Understanding those limitations, Mr. Obama apparently relies on direct solar, wind, and geothermal energy growth. All three sources are presently producing less than 1 percent of national capacity. To reach the stated goal, we would have to build nine times more windmills, solar plants, and geothermal stations than we installed in the previous decades, and do it in three years.

While the cost would be prohibitive, is the deadline at all realistic under any cost?

Jimmy Carter committed the U.S. to derive 20 percent of its energy from renewable sources by the year 2000. In 1978, Ralph Nader said, “Everything will be solar in 30 years.” The 30 years just passed.

Three, even four years is too short a time to forget about a commitment.
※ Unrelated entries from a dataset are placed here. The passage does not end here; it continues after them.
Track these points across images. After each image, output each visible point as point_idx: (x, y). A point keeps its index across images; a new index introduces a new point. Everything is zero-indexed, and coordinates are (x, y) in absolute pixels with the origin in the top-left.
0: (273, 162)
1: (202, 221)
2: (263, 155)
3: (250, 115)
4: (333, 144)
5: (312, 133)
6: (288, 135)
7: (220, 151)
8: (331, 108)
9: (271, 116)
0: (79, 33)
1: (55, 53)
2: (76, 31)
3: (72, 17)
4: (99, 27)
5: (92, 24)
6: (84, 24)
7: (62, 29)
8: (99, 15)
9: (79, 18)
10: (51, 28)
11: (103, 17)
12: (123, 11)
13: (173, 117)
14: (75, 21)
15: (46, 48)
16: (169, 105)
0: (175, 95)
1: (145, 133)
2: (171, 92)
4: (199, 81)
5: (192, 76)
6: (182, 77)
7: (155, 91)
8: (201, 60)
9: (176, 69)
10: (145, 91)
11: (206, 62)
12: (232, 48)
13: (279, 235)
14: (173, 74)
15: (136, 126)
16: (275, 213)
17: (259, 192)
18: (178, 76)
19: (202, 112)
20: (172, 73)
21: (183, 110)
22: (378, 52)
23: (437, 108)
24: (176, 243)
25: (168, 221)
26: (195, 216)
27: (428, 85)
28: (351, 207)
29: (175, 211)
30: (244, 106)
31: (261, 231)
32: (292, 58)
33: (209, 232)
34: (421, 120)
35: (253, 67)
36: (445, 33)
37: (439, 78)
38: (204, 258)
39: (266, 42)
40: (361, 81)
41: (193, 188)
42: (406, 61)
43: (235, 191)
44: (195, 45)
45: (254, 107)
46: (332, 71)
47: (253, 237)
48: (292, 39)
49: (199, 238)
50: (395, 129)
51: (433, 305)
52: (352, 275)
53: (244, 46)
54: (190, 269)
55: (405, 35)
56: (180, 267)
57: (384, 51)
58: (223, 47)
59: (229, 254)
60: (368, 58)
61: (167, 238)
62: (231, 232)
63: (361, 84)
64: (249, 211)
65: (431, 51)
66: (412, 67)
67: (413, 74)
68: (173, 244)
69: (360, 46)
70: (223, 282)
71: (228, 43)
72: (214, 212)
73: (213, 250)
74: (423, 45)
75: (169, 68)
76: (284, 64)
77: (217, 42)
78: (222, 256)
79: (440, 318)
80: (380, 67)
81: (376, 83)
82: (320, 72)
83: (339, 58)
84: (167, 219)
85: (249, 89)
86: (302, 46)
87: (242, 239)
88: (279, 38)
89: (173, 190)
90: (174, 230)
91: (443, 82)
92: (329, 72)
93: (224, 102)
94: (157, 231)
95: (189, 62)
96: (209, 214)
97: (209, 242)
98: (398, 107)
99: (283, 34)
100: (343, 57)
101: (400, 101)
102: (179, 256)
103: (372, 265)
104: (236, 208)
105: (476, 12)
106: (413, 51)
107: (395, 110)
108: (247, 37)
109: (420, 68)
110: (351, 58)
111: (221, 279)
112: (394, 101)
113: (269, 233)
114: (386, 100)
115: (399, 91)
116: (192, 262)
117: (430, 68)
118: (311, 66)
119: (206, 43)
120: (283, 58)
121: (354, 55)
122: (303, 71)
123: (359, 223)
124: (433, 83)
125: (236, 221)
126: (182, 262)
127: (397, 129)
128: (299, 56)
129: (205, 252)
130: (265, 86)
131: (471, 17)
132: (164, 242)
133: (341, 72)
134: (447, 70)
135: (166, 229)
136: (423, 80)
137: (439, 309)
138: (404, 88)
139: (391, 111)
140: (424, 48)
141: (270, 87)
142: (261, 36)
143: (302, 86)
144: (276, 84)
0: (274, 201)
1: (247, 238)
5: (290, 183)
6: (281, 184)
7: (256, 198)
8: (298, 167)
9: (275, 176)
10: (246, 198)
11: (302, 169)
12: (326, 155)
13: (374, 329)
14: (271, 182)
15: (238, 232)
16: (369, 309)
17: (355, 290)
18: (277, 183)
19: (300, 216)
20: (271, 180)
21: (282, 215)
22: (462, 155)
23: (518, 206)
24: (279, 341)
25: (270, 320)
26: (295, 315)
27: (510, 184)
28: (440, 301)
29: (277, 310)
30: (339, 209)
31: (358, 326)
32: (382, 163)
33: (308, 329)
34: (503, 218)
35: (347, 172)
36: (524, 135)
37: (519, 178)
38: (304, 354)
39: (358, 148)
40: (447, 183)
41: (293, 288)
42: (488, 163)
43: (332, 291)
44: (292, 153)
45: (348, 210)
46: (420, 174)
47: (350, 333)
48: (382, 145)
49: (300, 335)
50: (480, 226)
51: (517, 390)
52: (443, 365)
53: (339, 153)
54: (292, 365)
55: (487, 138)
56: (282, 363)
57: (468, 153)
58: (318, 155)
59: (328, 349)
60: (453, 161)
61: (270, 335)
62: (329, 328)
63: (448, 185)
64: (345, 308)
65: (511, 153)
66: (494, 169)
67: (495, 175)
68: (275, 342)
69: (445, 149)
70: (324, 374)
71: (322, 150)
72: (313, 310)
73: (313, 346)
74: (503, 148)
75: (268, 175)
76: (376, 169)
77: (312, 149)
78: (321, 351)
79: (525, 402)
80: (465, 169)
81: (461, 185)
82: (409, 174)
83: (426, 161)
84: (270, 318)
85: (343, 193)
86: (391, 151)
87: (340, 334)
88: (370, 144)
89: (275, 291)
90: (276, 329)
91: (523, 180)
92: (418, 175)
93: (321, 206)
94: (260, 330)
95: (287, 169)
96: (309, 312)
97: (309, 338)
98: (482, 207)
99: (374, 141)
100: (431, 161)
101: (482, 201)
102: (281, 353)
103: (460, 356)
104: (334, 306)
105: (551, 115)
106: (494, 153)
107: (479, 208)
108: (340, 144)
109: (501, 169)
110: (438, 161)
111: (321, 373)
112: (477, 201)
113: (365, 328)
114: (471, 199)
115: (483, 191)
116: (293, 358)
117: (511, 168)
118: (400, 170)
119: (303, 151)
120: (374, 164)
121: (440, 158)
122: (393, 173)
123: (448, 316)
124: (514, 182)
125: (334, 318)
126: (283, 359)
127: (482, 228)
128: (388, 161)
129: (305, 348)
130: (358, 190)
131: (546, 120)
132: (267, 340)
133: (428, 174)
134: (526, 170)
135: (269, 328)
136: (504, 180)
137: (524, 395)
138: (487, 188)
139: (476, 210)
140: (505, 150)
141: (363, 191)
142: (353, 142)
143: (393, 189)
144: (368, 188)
Obama’s retreating from his goal now, before funds for this extraordinary spending are cast into the concrete foundations of windmills, would seem a prudent, presidential gesture.

STAN JAKUBA
WEST HARTFORD, CONN.


MATH AND MECHANICS

To the Editor: I am amazed that anyone would presume to cite the “research” (“Signs of Future Engineers,” News & Notes, December) that finds high scores in math at school an indicator of future success as a scientist or engineer. What it shows is that people who like doing math at school continue to do math in later life and tend to get into professions where writing and publishing mathematical papers is the sign of achievement.
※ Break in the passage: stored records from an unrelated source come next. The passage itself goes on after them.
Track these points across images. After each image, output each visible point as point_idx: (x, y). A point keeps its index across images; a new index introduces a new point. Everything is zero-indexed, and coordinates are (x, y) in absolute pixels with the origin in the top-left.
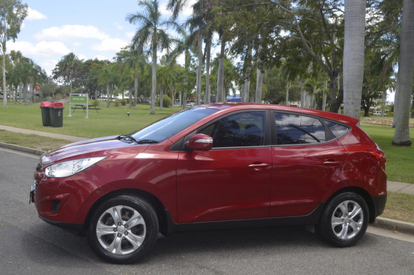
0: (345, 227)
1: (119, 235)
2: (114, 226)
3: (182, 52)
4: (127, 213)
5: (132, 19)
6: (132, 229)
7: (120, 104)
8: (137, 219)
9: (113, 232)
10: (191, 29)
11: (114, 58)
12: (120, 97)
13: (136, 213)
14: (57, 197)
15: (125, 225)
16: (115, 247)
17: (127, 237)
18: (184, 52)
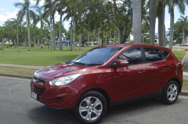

One of the problems in engineering today is the tendency in both schools and colleges to identify students suitable for a career in engineering on the basis of their skills in math and physics, whilst showing unconcealed contempt for either recognizing or—perish the thought—encouraging the one skill that engineering is all about: making things.

In my experience on the faculty of a Big Ten school, I found the most promising students were the farm boys, people who knew before they came to college how many sides there are on a hex nut. It is always easier to teach math to someone with a mechanical aptitude than to teach mechanical aptitude to a mathematician. And having done work associated with the nuclear industry for several decades, I say, Lord preserve us from physicists doing engineering design.